Menurut seorang pejabat senior departemen kehakiman, wakil presiden tidak memiliki kekebalan dari penuntutan dan dia akan dipanggil untuk hadir di Biro Investigasi Nasional atas ancaman yang dia buat.
“Ini adalah ancaman serius, sebuah preseden yang sangat, sangat buruk bagi negara kita jika kita tidak mengambil tindakan hukum terhadap ancaman semacam ini yang datang dari pejabat tinggi,” kata Wakil Menteri Kehakiman Jesse Hermogenes Andres pada konferensi pers.
“Rencana terencana untuk membunuh presiden seperti yang dinyatakan oleh orang yang mengaku sebagai dalangnya kini akan menghadapi konsekuensi hukum,” kata Andres, seraya menambahkan bahwa Duterte jelas akan mendapat keuntungan jika Marcos dirugikan karena dialah yang akan mengambil alih kursi kepresidenan.
Senada dengan kekhawatiran presiden, Ketua DPR Martin Romualdez mengatakan pernyataan wakil presiden itu “sembrono” dan “berbahaya.”
“Ini mengirimkan pesan yang mengerikan kepada rakyat kami, sebuah pesan bahwa kekerasan dapat direnungkan oleh mereka yang berkuasa,” kata Romualdez, sepupu Marcos, dalam pidatonya di sesi pleno.

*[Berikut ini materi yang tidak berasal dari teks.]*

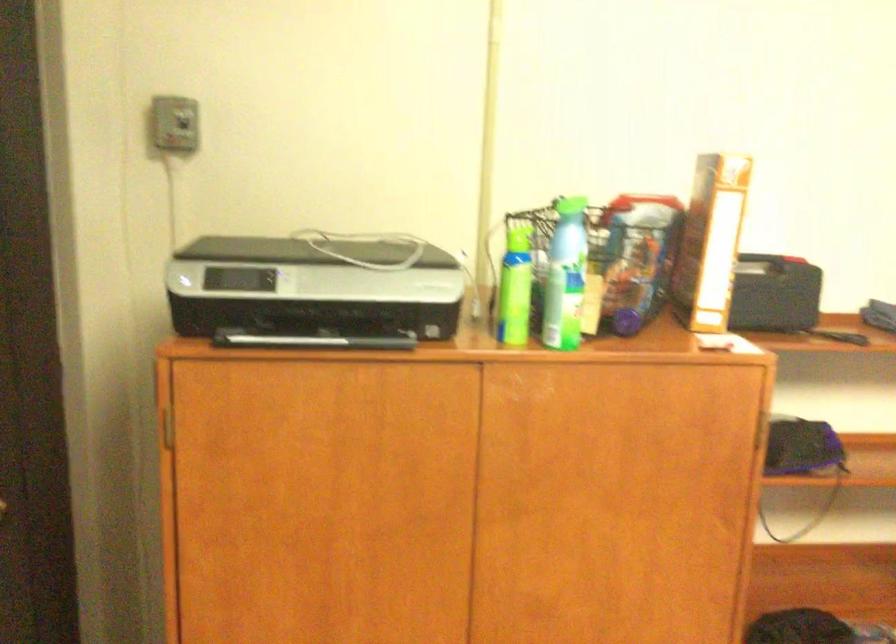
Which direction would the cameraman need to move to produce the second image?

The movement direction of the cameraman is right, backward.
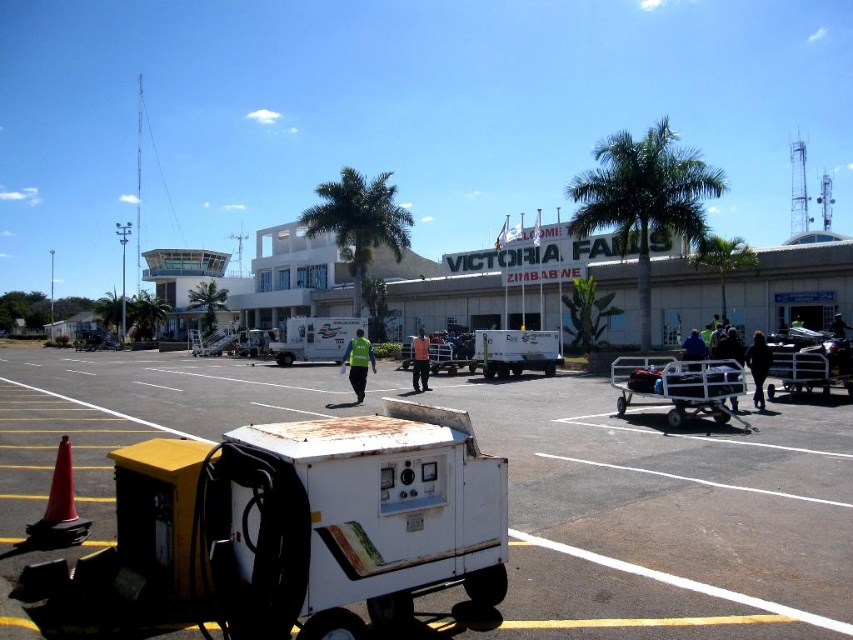
Measure the distance between metallic luggage cart at center and camera.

Dalam sebuah pernyataan pada hari Senin, Dewan Keamanan Nasional menegaskan kembali keselamatan presiden adalah “masalah non-partisan atau non-politik.”

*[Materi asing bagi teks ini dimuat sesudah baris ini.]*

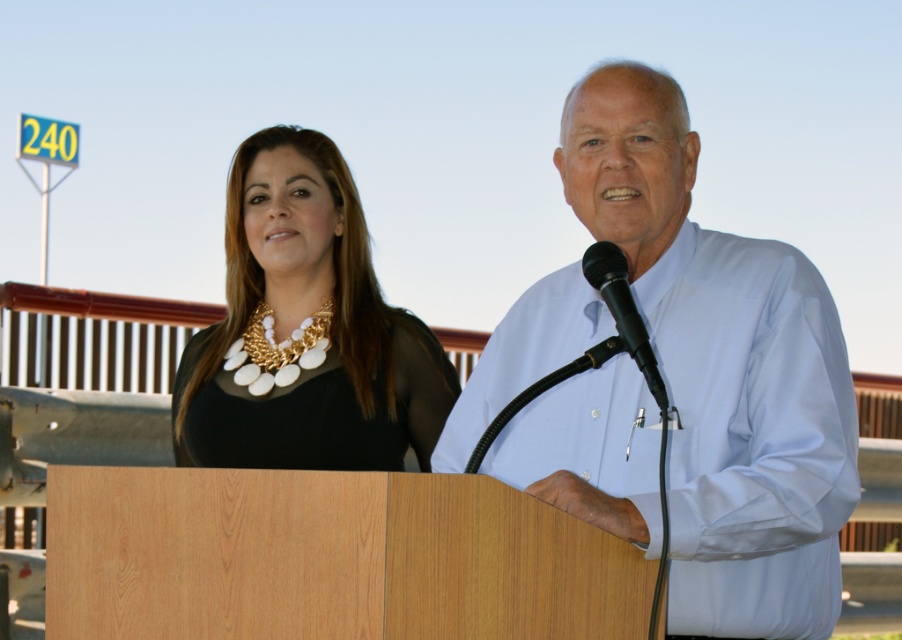
Measure the distance between point (723, 524) and camera.

A distance of 7.65 feet exists between point (723, 524) and camera.

The width and height of the screenshot is (902, 640). Find the location of `light blue shirt at center`. light blue shirt at center is located at coordinates (723, 371).

Is black matte necklace at upper left thinner than black matte microphone at center?

In fact, black matte necklace at upper left might be wider than black matte microphone at center.

Can you confirm if black matte necklace at upper left is positioned to the right of black matte microphone at center?

No, black matte necklace at upper left is not to the right of black matte microphone at center.

Is point (382, 364) farther from camera compared to point (597, 284)?

Yes, it is behind point (597, 284).

The image size is (902, 640). What are the coordinates of `black matte necklace at upper left` in the screenshot? It's located at 306,330.

Can you confirm if light blue shirt at center is positioned to the left of black matte necklace at upper left?

In fact, light blue shirt at center is to the right of black matte necklace at upper left.

Is light blue shirt at center taller than black matte necklace at upper left?

Yes.

The image size is (902, 640). I want to click on light blue shirt at center, so click(x=723, y=371).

Marcos mengatakan penting bagi kepentingan pemerintahan yang baik agar pejabat terpilih tidak menghalangi kerja para legislator, dan menambahkan “kita tidak akan mencapai drama ini jika pertanyaan-pertanyaan sah dari Kongres terjawab”.

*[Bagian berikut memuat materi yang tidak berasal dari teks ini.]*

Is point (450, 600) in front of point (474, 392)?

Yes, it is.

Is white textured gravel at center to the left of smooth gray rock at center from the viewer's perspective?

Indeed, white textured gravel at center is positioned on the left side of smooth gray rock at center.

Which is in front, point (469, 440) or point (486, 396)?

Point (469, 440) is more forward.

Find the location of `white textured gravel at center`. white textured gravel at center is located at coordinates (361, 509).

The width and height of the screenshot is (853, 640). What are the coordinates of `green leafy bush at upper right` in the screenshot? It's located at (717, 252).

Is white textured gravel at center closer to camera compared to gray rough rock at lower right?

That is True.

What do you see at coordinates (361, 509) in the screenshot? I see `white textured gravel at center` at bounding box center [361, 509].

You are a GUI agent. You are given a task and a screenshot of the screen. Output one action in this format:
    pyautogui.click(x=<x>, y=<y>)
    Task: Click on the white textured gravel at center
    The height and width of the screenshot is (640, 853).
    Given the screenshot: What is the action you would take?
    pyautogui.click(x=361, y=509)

Serangan Sara Duterte terhadap Marcos juga terjadi hanya beberapa minggu setelah Rodrigo Duterte yang lincah menjadi subyek penyelidikan maraton di DPR dan Senat mengenai ribuan pembunuhan selama “perang melawan narkoba” yang menentukan masa kepresidenannya pada tahun 2016-2022.
Selama dengar pendapat tersebut, pemerintahan Marcos untuk pertama kalinya mengisyaratkan akan bekerja sama dengan upaya internasional untuk menangkap mantan presiden tersebut, yang sedang diselidiki oleh Pengadilan Kriminal Internasional (ICC) atas kemungkinan kejahatan terhadap kemanusiaan.
Rodrigo Duterte mengatakan pada sidang bahwa dia bertanggung jawab penuh atas tindakan keras berdarah tersebut dan mendesak ICC untuk “cepat” melakukan penyelidikan.